Since the start of the year to 31 May, 2020, the top-performing fund was BT Technology Retail fund at 17.8%.
This was followed by Fiducian Technology fund at 15.3%, CFS Wholesale Global Technology and Communications fund at 15.08%, BetaShares Asia Technology Tigers ETF at 9.6%, ETFS Morningstar Global Technology ETF at 9.4%, and Platinum International Technology C fund at 7.5%.
All funds beat the specialist sector average return of 0.1%.
Technology-focused funds performance versus sector average since start of the year to 31 May 2020
Source: FE Analytics
Over the three years to 31 May, 2020, the top-performing fund was again the BT fund at 89.3%, followed by the ETFS ETF at 86.3%.
Over the 10 years to 31 May, 2020, the BT fund was again the top performer at 516.5% followed by the Fiducian Technology fund at 500.8%.
Fiducian investment manager, Conrad Burge, told Money Management that the turnaround of the funds was a reflection of the technology itself as it had outperformed other sectors and had managed to regain losses.
“Some technology companies have done very well out of the changes in behaviour that have been caused by the restrictions put in place to counter the virus, particularly working from home. A lot of online companies have been selling products online and have done very well,” he said.
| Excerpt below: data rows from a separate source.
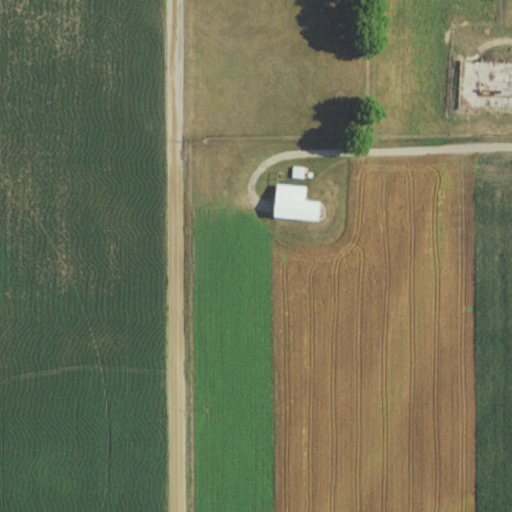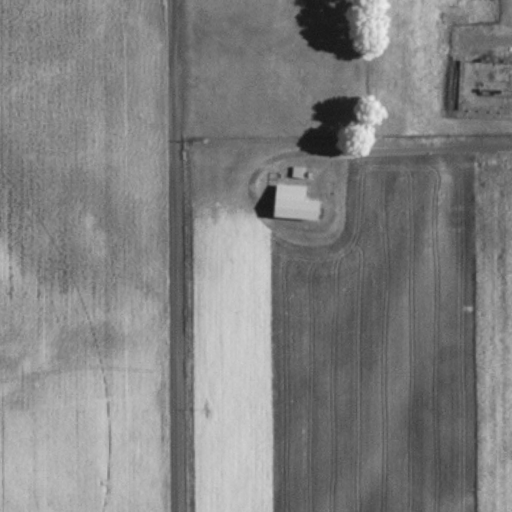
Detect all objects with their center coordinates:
road: (391, 151)
building: (291, 203)
building: (291, 206)
road: (173, 256)
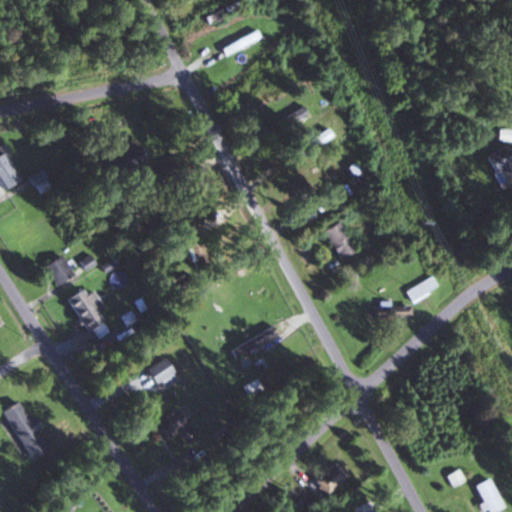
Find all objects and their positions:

“Some of the more conventional sectors have struggled to stay afloat but tech had less difficulty than other sectors because of the ability to do things through computers rather than to physically engage.”
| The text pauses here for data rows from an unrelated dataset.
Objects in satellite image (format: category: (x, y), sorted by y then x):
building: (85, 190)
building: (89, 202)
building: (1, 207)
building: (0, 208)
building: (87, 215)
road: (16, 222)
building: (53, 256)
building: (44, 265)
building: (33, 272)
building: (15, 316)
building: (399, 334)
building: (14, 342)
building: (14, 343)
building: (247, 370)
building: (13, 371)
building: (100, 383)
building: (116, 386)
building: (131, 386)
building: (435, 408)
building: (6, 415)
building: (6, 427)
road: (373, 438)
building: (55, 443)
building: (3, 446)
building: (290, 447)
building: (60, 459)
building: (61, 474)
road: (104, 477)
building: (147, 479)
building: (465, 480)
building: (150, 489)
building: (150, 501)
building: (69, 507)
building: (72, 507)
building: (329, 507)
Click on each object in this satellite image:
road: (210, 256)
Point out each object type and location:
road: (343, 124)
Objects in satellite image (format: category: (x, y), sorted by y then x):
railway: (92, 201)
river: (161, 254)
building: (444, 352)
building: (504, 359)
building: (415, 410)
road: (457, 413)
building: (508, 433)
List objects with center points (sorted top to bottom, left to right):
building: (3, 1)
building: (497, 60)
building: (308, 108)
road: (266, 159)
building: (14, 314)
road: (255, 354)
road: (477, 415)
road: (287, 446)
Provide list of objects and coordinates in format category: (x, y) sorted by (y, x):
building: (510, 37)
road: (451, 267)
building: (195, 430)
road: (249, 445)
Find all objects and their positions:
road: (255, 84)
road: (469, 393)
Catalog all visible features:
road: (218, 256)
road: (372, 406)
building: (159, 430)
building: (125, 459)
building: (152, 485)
Burge noted that the big FAANG (Facebook, Alphabet Amazon, Netflix, Google) stocks were very resilient and were perpetually in their top holdings. Currently, the fund’s top holdings are Microsoft (4.9%), Amazon (4.6), Apple (3.9%), Marvell Technology Group (3.7%) and Alibaba (3.4%).
The funds, he said, were invested in two underlying sectors of biotech and information technology more generally.
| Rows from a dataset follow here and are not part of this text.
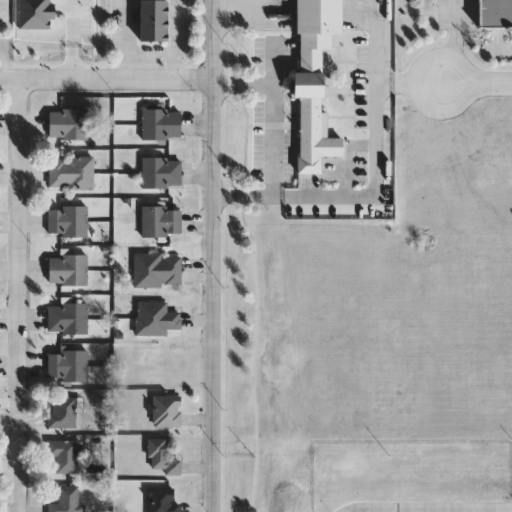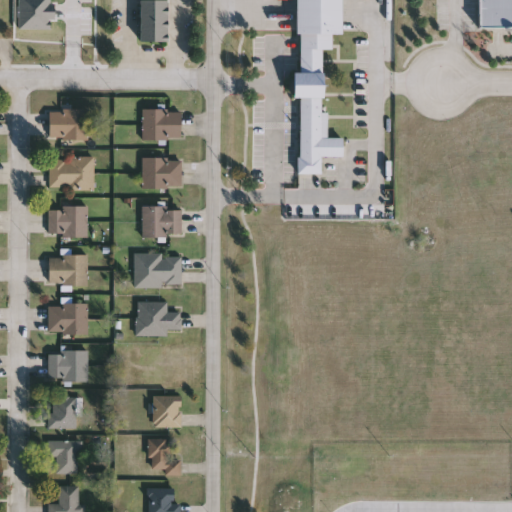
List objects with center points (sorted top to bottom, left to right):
building: (34, 14)
building: (496, 14)
building: (496, 14)
building: (154, 21)
building: (154, 21)
road: (72, 40)
road: (128, 40)
road: (454, 41)
road: (373, 51)
road: (6, 65)
road: (107, 80)
building: (314, 80)
building: (315, 80)
road: (416, 81)
road: (476, 81)
road: (243, 84)
building: (70, 124)
building: (70, 124)
building: (162, 124)
building: (162, 125)
road: (271, 141)
building: (72, 173)
building: (73, 173)
building: (162, 173)
building: (163, 173)
road: (372, 191)
building: (69, 221)
building: (69, 221)
building: (162, 221)
building: (163, 222)
road: (215, 256)
building: (69, 269)
building: (69, 270)
building: (158, 270)
building: (159, 270)
road: (18, 296)
building: (69, 319)
building: (69, 319)
building: (156, 319)
building: (157, 319)
building: (69, 366)
building: (69, 367)
building: (64, 412)
building: (167, 412)
building: (168, 412)
building: (64, 413)
building: (66, 456)
building: (67, 456)
building: (164, 457)
building: (165, 458)
building: (69, 500)
building: (163, 500)
building: (69, 501)
building: (163, 501)
road: (421, 505)
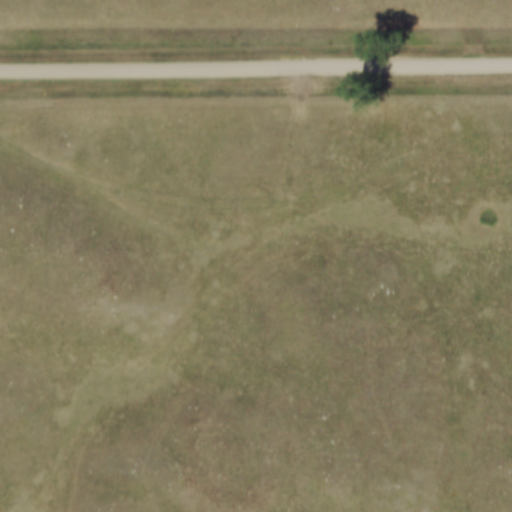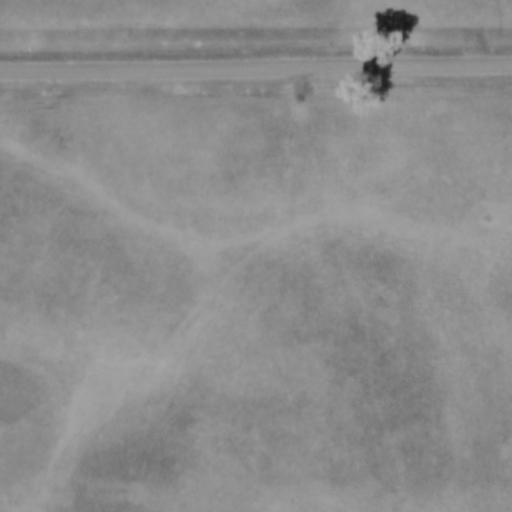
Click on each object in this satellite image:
road: (256, 67)
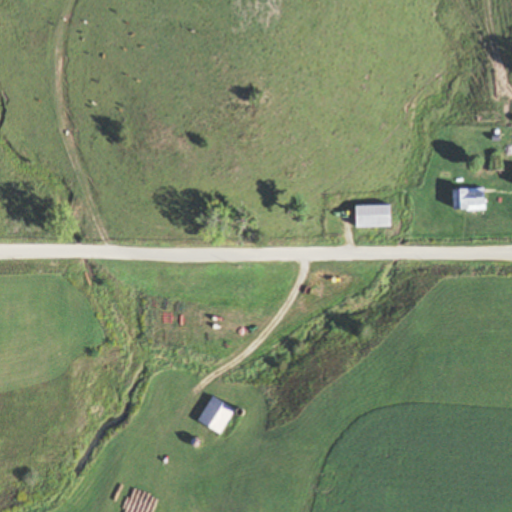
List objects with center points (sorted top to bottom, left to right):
building: (475, 200)
building: (381, 217)
road: (347, 234)
road: (255, 252)
road: (261, 333)
building: (216, 414)
crop: (425, 414)
crop: (145, 476)
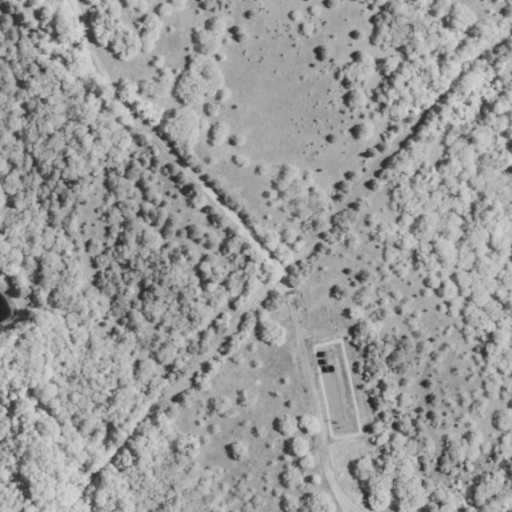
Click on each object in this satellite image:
road: (246, 236)
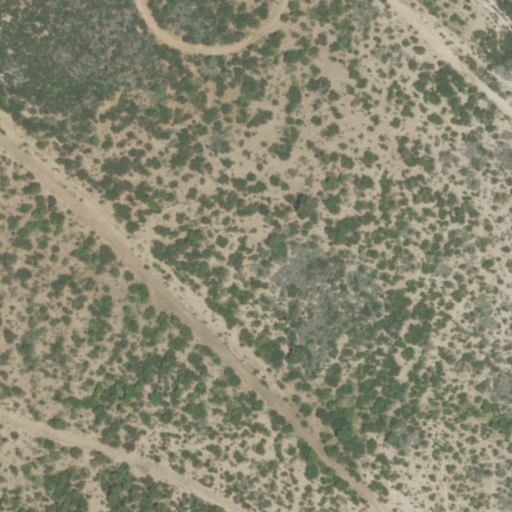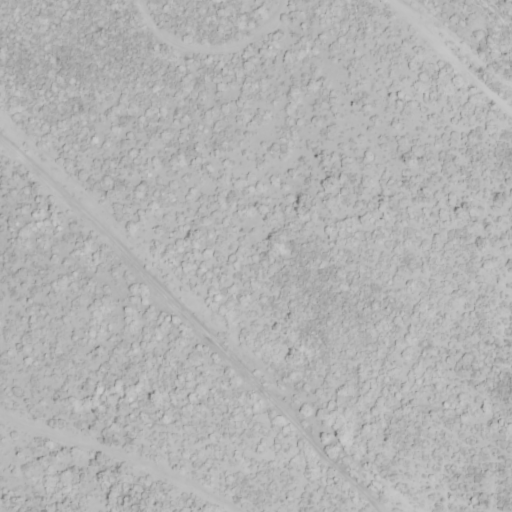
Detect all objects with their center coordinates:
road: (120, 454)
Since the COVID-19 pandemic, Burge said that inflows had continued and while during the height of the down-market inflows had slowed down but had since been strong in April, May, and June as technology had performed better than other sectors.
According to Bank of America June global fund manager survey found that while fund managers decrease their net exposure to technology, pharmaceuticals, and communications services the three sectors were still overweight.
Source: Bank of America
When the managers were asked which were the most crowded trades in June, 72% said Long US technology and growth stocks, followed by long cash (9%), long US treasuries (6%), and long gold (4%).
“People say that some of these stocks are expensive and they’ve been saying that for years and on some valuation approaches they do look expensive. But these are genuine growth stocks and if you’re looking at the long run and their position in the tech sector many of these stocks are in very strong positions with growth prospects over the coming years,” Burge said.
“Investors want to be in these stocks and growth stocks have been outperforming for some years now. The question is whether there will be a big shift back to other sectors and I think that’s questionable.”
He noted that the valuation of the sector was only slightly above the general market which he said was “fair”.
“I think the growth prospects are stronger for technology than other sectors at this time. Therefore we’re not overly concerned if the whole market tanks, then tech will likely tank as well but we don’t expect it to be an underperforming sector relative to other parts of the stock market,” he said.